Non colse il mutamento epocale che comportava la caduta del Muro, limitandosi a valorizzare la sconfitta del Comunismo.
Non colse il nesso di quell’avvenimento con la vicenda italiana a cominciare da Tangentopoli. Fino a quel momento il sistema e le sue istituzioni, anche quelle giudiziarie, avevano tollerato il finanziamento illecito ai partiti che, di fronte al pericolo del Comunismo, spingeva tutti a chiudere un occhio, cosi come per lo stesso motivo si evitava di imprimere un’accelerazione eccessiva nella lotta alla mafia.
E così l’arresto per tangenti del socialista Mario Chiesa viene liquidato come una vicenda locale, opera di un “mariuolo” che nulla aveva a che fare con il PSI.
Sarà invece quell’episodio che darà l’avvio a quel ciclone giudiziario che sconvolgerà il Paese e i Partiti e sancirà il suo tramonto politico fino al suo ultimo discorso in Parlamento dopo che era stato raggiunto dall’azione giudiziaria.
<< Tutti sanno che buona parte del finanziamento politico è irregolare e illegale……Non credo che ci sia nessuno in quest’aula che possa alzarsi e pronunciare un giuramento in senso contrario a quanto affermo: presto o tardi o fati s’incaricherebbero di dichiararlo spergiuro>>.
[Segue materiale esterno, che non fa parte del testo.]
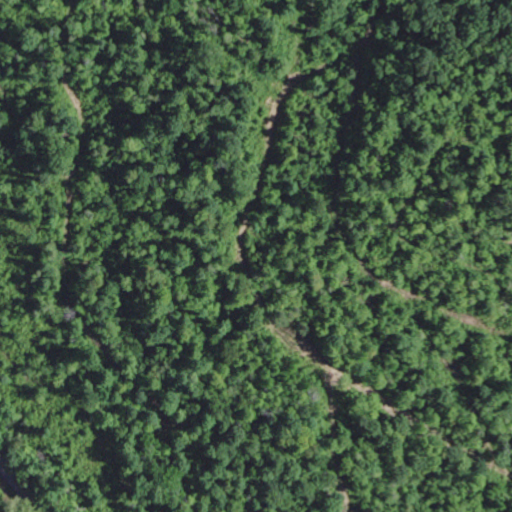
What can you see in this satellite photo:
road: (20, 483)
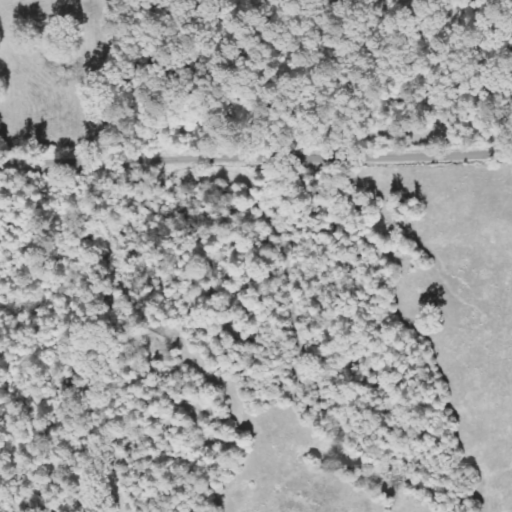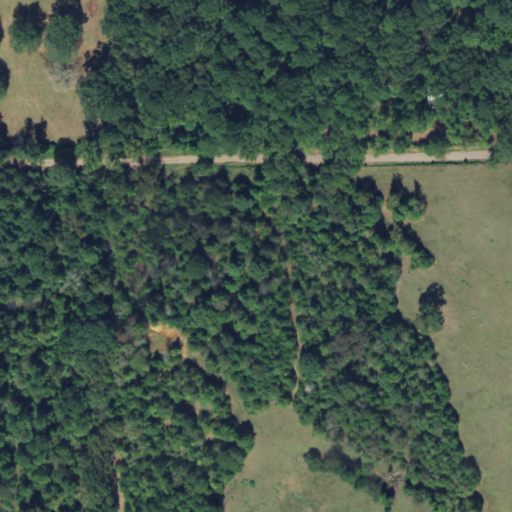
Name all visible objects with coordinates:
road: (256, 188)
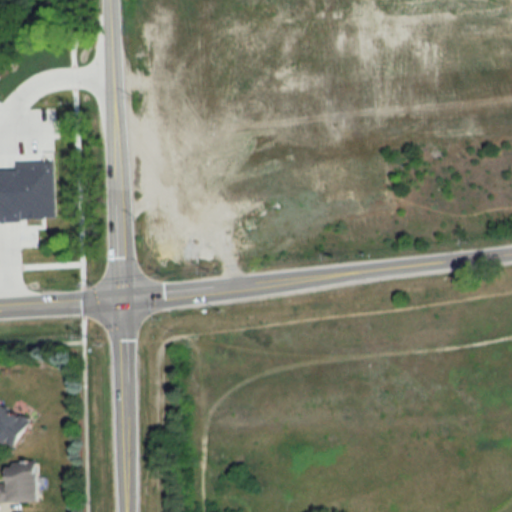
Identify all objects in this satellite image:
road: (45, 80)
building: (28, 185)
road: (120, 255)
road: (5, 264)
road: (256, 286)
building: (13, 424)
building: (23, 486)
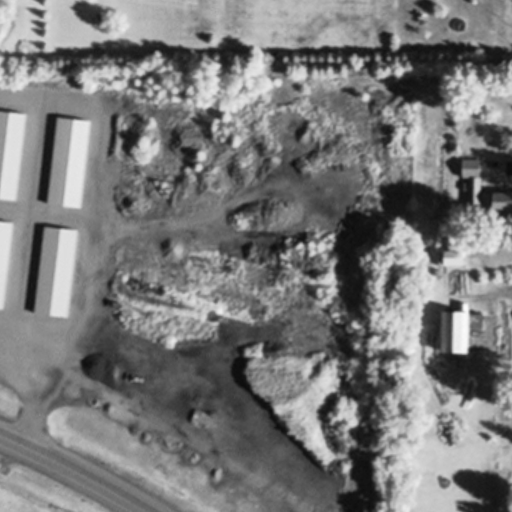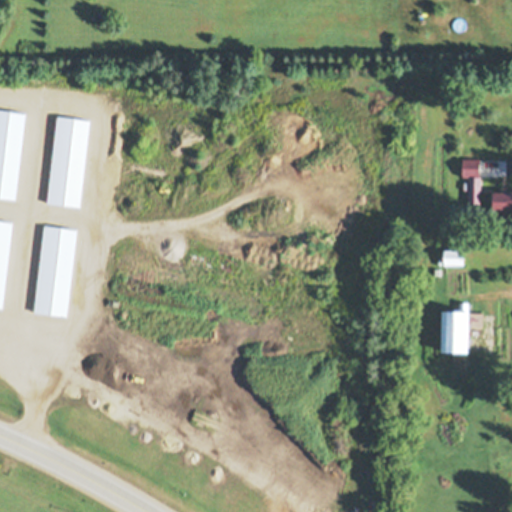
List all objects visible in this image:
building: (12, 152)
building: (72, 162)
road: (500, 164)
building: (473, 168)
building: (504, 201)
road: (83, 229)
building: (6, 258)
building: (459, 258)
building: (58, 270)
road: (76, 470)
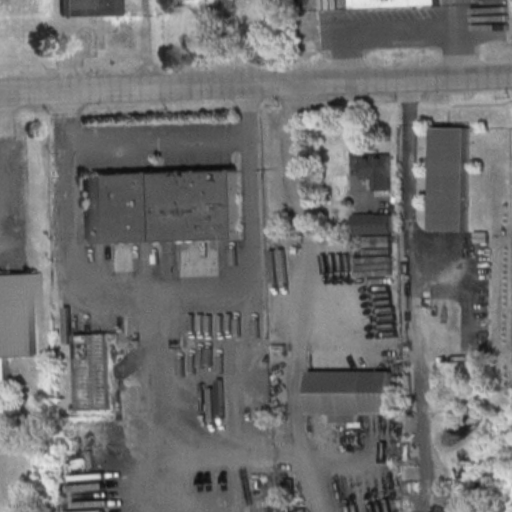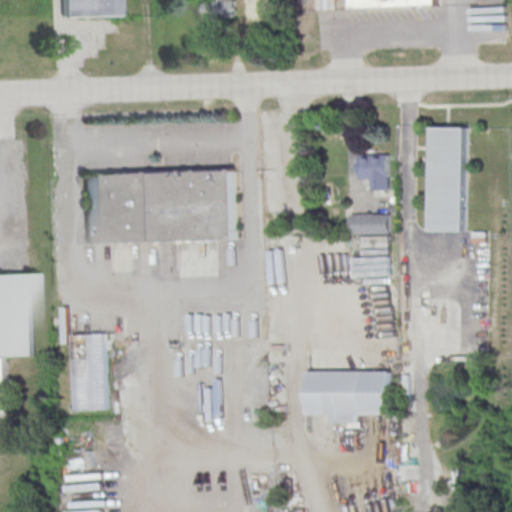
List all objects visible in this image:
road: (381, 2)
building: (390, 3)
building: (88, 8)
building: (220, 8)
building: (220, 8)
road: (399, 29)
road: (256, 84)
road: (157, 144)
road: (353, 148)
road: (4, 168)
building: (377, 169)
building: (376, 170)
building: (449, 178)
building: (451, 179)
building: (162, 205)
building: (162, 206)
road: (408, 218)
building: (371, 223)
building: (372, 223)
road: (165, 285)
road: (306, 296)
building: (15, 326)
building: (92, 371)
building: (349, 394)
building: (350, 394)
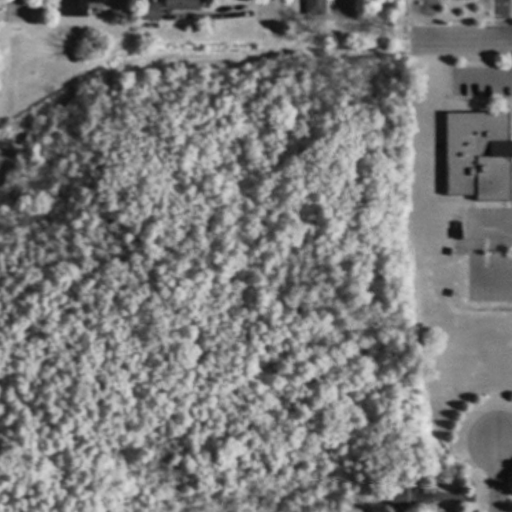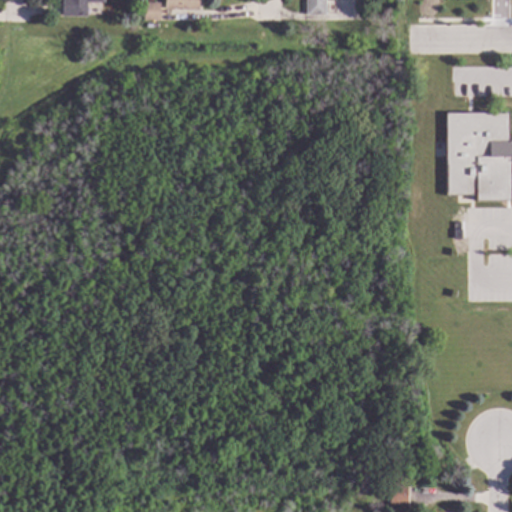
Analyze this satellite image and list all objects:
building: (179, 4)
building: (180, 4)
building: (313, 6)
building: (73, 7)
building: (75, 7)
building: (312, 7)
road: (14, 10)
road: (269, 10)
building: (149, 11)
building: (150, 11)
road: (497, 21)
road: (462, 42)
road: (7, 58)
road: (335, 58)
road: (363, 142)
building: (476, 155)
building: (477, 156)
building: (455, 234)
park: (202, 272)
road: (147, 305)
road: (386, 391)
road: (210, 396)
road: (329, 404)
road: (185, 418)
road: (334, 447)
road: (60, 475)
road: (494, 477)
building: (396, 495)
building: (397, 495)
road: (162, 502)
road: (313, 504)
road: (28, 506)
road: (163, 507)
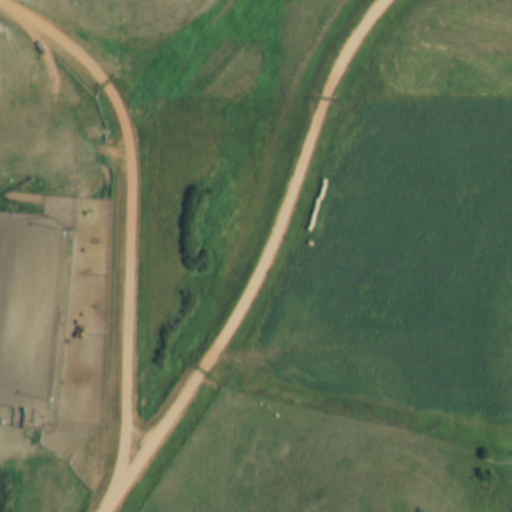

Nessuno si alzò! Poi seguirono gli insulti, il lancio di monetine, una vergognosa campagna di demonizzazione di stampo fascista. E poi le condanne, il triste rifugio ad Hammamet, la malattia, la morte.
I suoi errori e la sua caduta politica trascineranno in una crisi irreversibile il partito più antico e glorioso della sinistra italiana.
Palermo avrebbe motivo per ricordarlo ed esprimergli gratitudine. La memoria va a quel terribile 28 luglio e 6 agosto del 1986 quando furono assassinati dalla mafia il commissario Beppe Montana e il vice questore Ninnì Cassarà con l’agente Roberto Antiochia.
Una città sconvolta! Una delegazione del consiglio comunale, guidata dal sindaco Leoluca Orlando, si precipitò a Roma per chiedere al presidente del Consiglio Bettino Craxi misure straordinarie per fronteggiare la criminalità mafiosa e la crisi sociale.
In quell’incontro emerse una sensibilità sociale che rifuggiva dalla demagogia e dalle retoriche promesse in cui il suo famoso decisionismo si combinava con la coerenza delle scelte e dei comportamenti.
Venne a Palermo, partecipò ad una seduta straordinaria del consiglio comunale e pose la sua firma in un importante documento che prese il nome di Emergenza Palermo.
Nel suo discorso affermò di voler restituire alla capitale dell’isola la sua vera faccia di città grande per storia, cultura e tradizioni che “stanno alla pari con le più amate e prestigiose città italiane”.
Impegno per una lotta a fondo contro la mafia che “appare alle corde e condannata dalla coscienza dei siciliani ma non ancora sconfitta definitivamente”. E poi ancora bonifica sociale, occupazione e risanamento del centro storico. E affinché gli impegni non restassero nel vago, indicò fasi, tempi e strumenti di attuazione. “Il lavoro va dato e non promesso” esclamo! Tutti impegni che furono mantenuti.